Thursday , November 21, 2024

U.S. Consumers’ Coolness to Mobile Spurs Payments Execs to Ponder Causes

Mobile payments in the United States haven’t grown as fast as program sponsors had thought they would, and now the industry is looking at what the reasons might be.

After all, the payment method is positioned to consumers as a faster, easier, more secure alternative to cards, and one that comes with a powerful app that can perform useful non-payment functions like rewards redemption. Yet U.S. cardholders have been cool to mobile payments, despite the popularity of mobile devices.

Wal-Mart launched Walmart Pay last year.

A panel of mobile-payment executives on Monday said part of the trouble lies in the fact that, while mobile payments are safer than plastic card payments, that fact isn’t clear to users. Investments the card networks have made in tokenization to mask actual card credentials, for example, have largely escaped notice, said the panelists, who spoke at the annual Money 20/20 financial-technology conference in Las Vegas.

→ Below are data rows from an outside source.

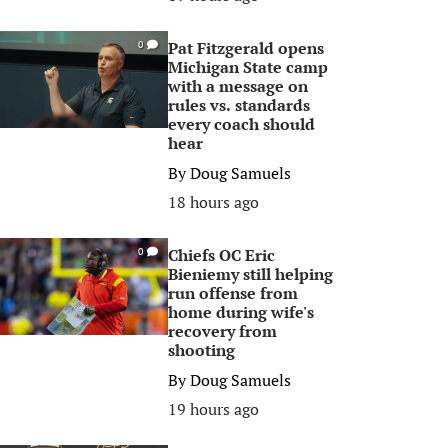
Pat Fitzgerald opens
0
Michigan State camp
with a message on
rules vs. standards
every coach should
hear
By
Doug Samuels
18 hours ago
Chiefs OC Eric
0
Bieniemy still helping
run offense from
home during wife's
recovery from
shooting
By
Doug Samuels
19 hours ago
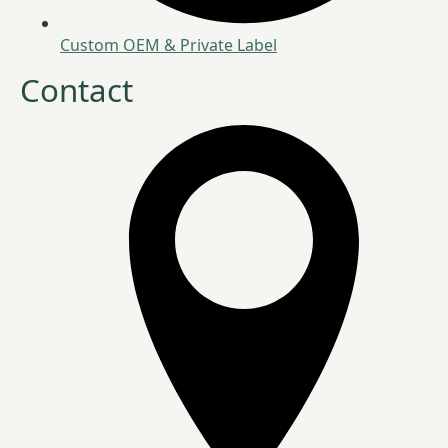
Custom OEM & Private Label
Contact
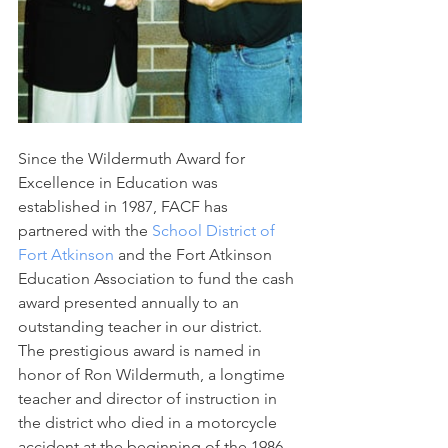
Since the Wildermuth Award for 
Excellence in Education was 
established in 1987, FACF has 
partnered with the 
School District of 
Fort Atkinson
 and the Fort Atkinson 
Education Association to fund the cash 
award presented annually to an 
outstanding teacher in our district.
The prestigious award is named in 
honor of Ron Wildermuth, a longtime 
teacher and director of instruction in 
the district who died in a motorcycle 
accident at the beginning of the 1986-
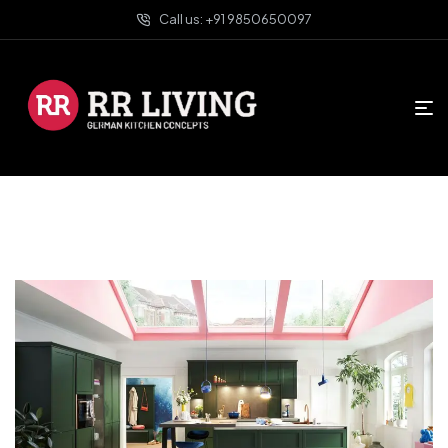
Call us: +91 9850650097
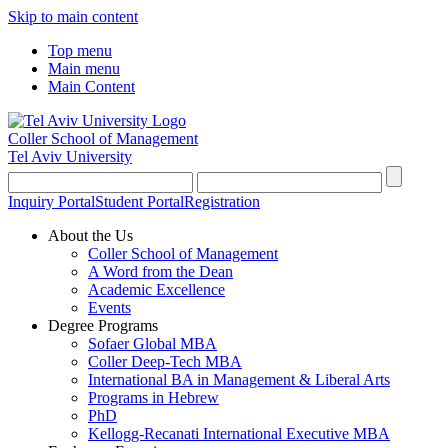
Skip to main content
Top menu
Main menu
Main Content
Coller School of Management
Tel Aviv University
Inquiry Portal
Student Portal
Registration
About the Us
Coller School of Management
A Word from the Dean
Academic Excellence
Events
Degree Programs
Sofaer Global MBA
Coller Deep-Tech MBA
International BA in Management & Liberal Arts
Programs in Hebrew
PhD
Kellogg-Recanati International Executive MBA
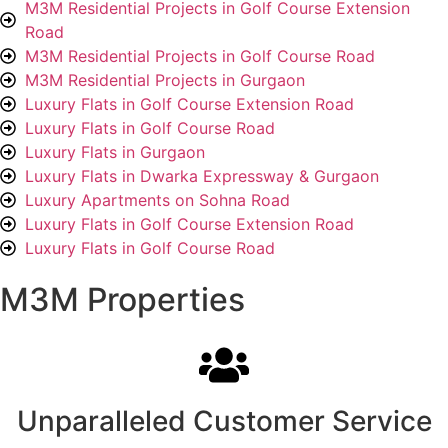
M3M Residential Projects in Golf Course Extension
Road
M3M Residential Projects in Golf Course Road
M3M Residential Projects in Gurgaon
Luxury Flats in Golf Course Extension Road
Luxury Flats in Golf Course Road
Luxury Flats in Gurgaon
Luxury Flats in Dwarka Expressway & Gurgaon
Luxury Apartments on Sohna Road
Luxury Flats in Golf Course Extension Road
Luxury Flats in Golf Course Road
M3M Properties
Unparalleled Customer Service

“That tokenization scheme the networks erected, while it’s secure, it’s invisible to the consumer,” Tom Poole, senior vice president for digital payments and identity at Capital One Financial Corp., told Digital Transactions News after the discussion. That makes it hard for mobile-payments sponsors to build usage based on concerns stemming from data breaches like the recent hack at credit-reporting giant Equifax Inc.

Also, the checkout-speed advantage mobile sponsors counted on in the wake of the EMV rollout hasn’t converted people to mobile usage, Poole adds. “We didn’t see that happen,” he says. “It didn’t turn out to be the long pole in the tent.” Many issuers, as well as the card networks and industry observers, had figured consumers would turn to mobile as chip card transactions bogged down retail checkouts. The U.S. EMV rollout began in earnest in the fall of 2015.

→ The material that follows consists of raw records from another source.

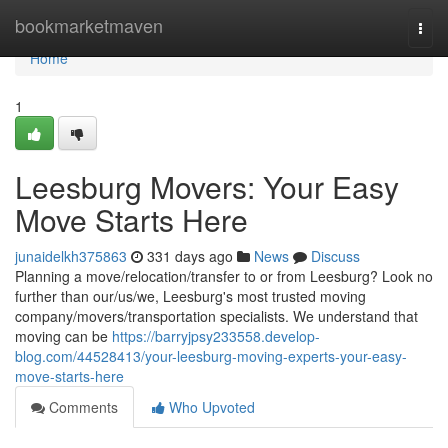
Home
bookmarketmaven
Togg
navi
Home
1
Leesburg Movers: Your Easy
Move Starts Here
junaidelkh375863
331 days ago
News
Discuss
Planning a move/relocation/transfer to or from Leesburg? Look no
further than our/us/we, Leesburg's most trusted moving
company/movers/transportation specialists. We understand that
moving can be
https://barryjpsy233558.develop-
blog.com/44528413/your-leesburg-moving-experts-your-easy-
move-starts-here
Comments
Who Upvoted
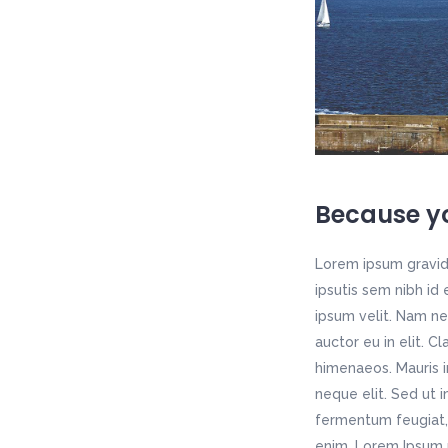
Because yo
Lorem ipsum gravida
ipsutis sem nibh id
ipsum velit. Nam ne
auctor eu in elit. C
himenaeos. Mauris i
neque elit. Sed ut 
fermentum feugiat, 
enim. Lorem Ipsum p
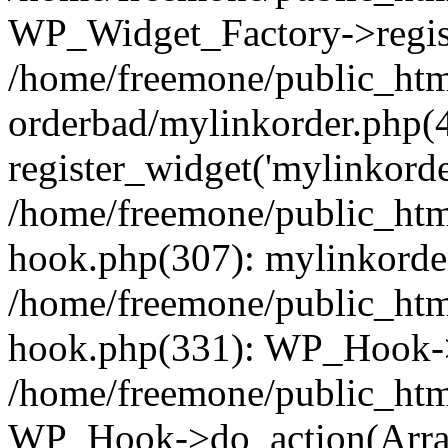
WP_Widget_Factory->regist
/home/freemone/public_htm
orderbad/mylinkorder.php(
register_widget('mylinkorde
/home/freemone/public_htm
hook.php(307): mylinkorder
/home/freemone/public_htm
hook.php(331): WP_Hook->
/home/freemone/public_htm
WP_Hook->do_action(Arra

Yet mobile payments are thriving abroad. Wal-Mart’s stores in China are seeing 2.6 times more mobile-based purchases than card-based, Karla Allen, senior director for mobile wallets at Wal-Mart Stores Inc., told the panel. “The growth there has been outstanding,” she said during the panel discussion. “I keep thinking the growth there is going to slow down and it hasn’t.”

Wal-Mart last year introduced a proprietary mobile wallet called Walmart Pay for Walmart-branded stores. For its Sam’s Club warehouse outlets, it has introduced a mobile program called Scan & Go, which lets users scan their goods before going to the checkout line.

Capital One’s Poole argued the fragmentation of the U.S. market might help explain why mobile payments have been slower to develop. “It’s striking to me how many differences there are” with other countries, he told the panel. “We have 6,000 banks, with lots of community banks and lots of [consumer] affinity for community banks. There’s merchant fragmentation and payments-provider fragmentation.” In the long run, he argued, this is a positive characteristic of the market, but it will prevent the emergence in the U.S. of a dominant wallet like China’s WeChat Pay.

Still, the panel pointed to signs of encouragement. “We’re starting to see pockets [of mass adoption],” said Spencer Spinnell, director of emerging platforms for Alphabet Inc.’s Google unit. The key, he said, is functionality in the app that makes shopping and rewards easier, such as alerts when the user is “proximate to a retailer where I have points accrued.”

And Wal-Mart’s Allen said Scan & Go is growing fast. Usage has doubled in the past year, she said, while 80% of Sam’s Club shoppers who used it used it again within 90 days.